▸ **ACTIONS TO TAKE**
1. Render this sentence from the passage on the Harami candlestick pattern into Spanish: "The name “Harami” comes from the old Japanese word meaning “pregnant.”"
2. Carry the passage on the Harami candlestick pattern forward from its last line.

====== DOCUMENT PASSAGE

The Harami is created when a short candle’s body is entirely contained inside the body of the preceding candle. The color of the second body of this pattern is unimportant, although the color of the first one follows the trend (black in downtrends and white in uptrends). The name “Harami” comes from the old Japanese word meaning “pregnant.” Japanese traders call the first candle, “the mother,” and the second one, “the baby.”
The appearance of a Harami is indicative that the current trend has ended. According to Steve Nison, the Japanese say the presence of a Harami shows the market is losing its breath. They contend that, after a large healthy candle, the small inside candle shows uncertainty.
We have to say that if we look at the charts, harami-like formations appear often, but most of it was just pauses or pullbacks of the primary trend. Thus, although not good enough to call for a reversal of the trend, they could be potential signals to exit a trade or take partial profits.
Also, we have to remember that, since trading the Forex markets, and, also, intraday, there are no gaps available. This fact makes a harami quite similar to a Piercing pattern or a Dark cloud Cover if the body of the second candle surpasses half of the previous body.

Chart 1 – Several Haramis in the Cable.

As we see in chart 1, haramis and engulfing patterns are alike, with the exception of the second one.  What we can see is that be it harami or engulfing, the pattern is worth to pay attention to since most of the time signals the end of the previous leg.

Criteria for a Bullish Harami

  1. The body if the first candle is black (red) and the body of the second candle is white (green)
  2. There is evidence of a downtrend.
  3. The second candle opens higher or at the close of the first candle.
  4. Just the body needs to be inside the body of the first candle. That is unlike the inside day.
  5. A confirmation is needed for a reversal signal.
  6. The longer the black and white candles, the more powerful the signal
  7. The higher the white candle closes, the better.

============
====== SOURCE DATA

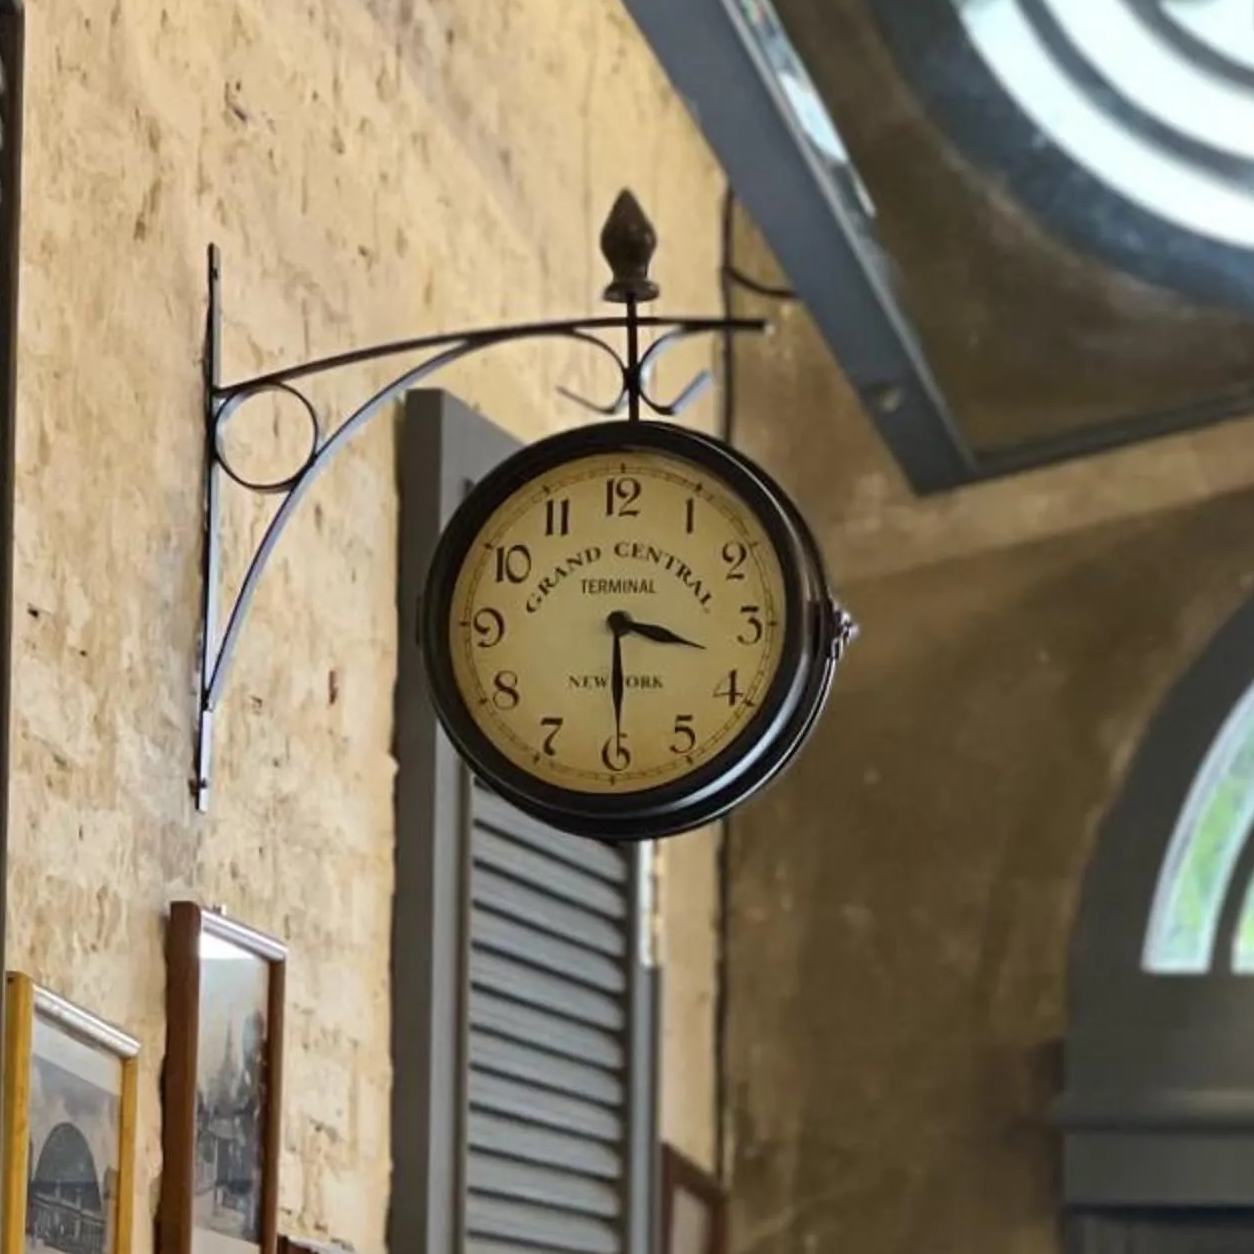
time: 3:29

============

▸ **SOLVED PROBLEMS**
1. El nombre «Harami» proviene de la antigua palabra japonesa que significa «embarazada».

2.
Market Psychology of a Bullish Harami

After a selloff day, the next day, sellers don’t have the strength to push the prices further down. Concerned short-sellers start to take profits of just close the trade fuelling the purchases. The price finishes higher, and traders mark the double bottom as support. A strong day following the harami formation would convince the market participants that the trend has reversed.

Criteria for a Bearish Harami

  1. The body if the first candle is white (green) and the body of the second candle is black (red)
  2. There is evidence of an uptrend.
  3. The second candle opens lower or at the close of the first white candle.
  4. Just the body needs to be inside the body of the first candle. That is unlike the inside day.
  5. A confirmation is needed for a reversal signal.
  6. The longer the white and black candles, the more powerful the signal
  7. The lower the black candle closes, the better.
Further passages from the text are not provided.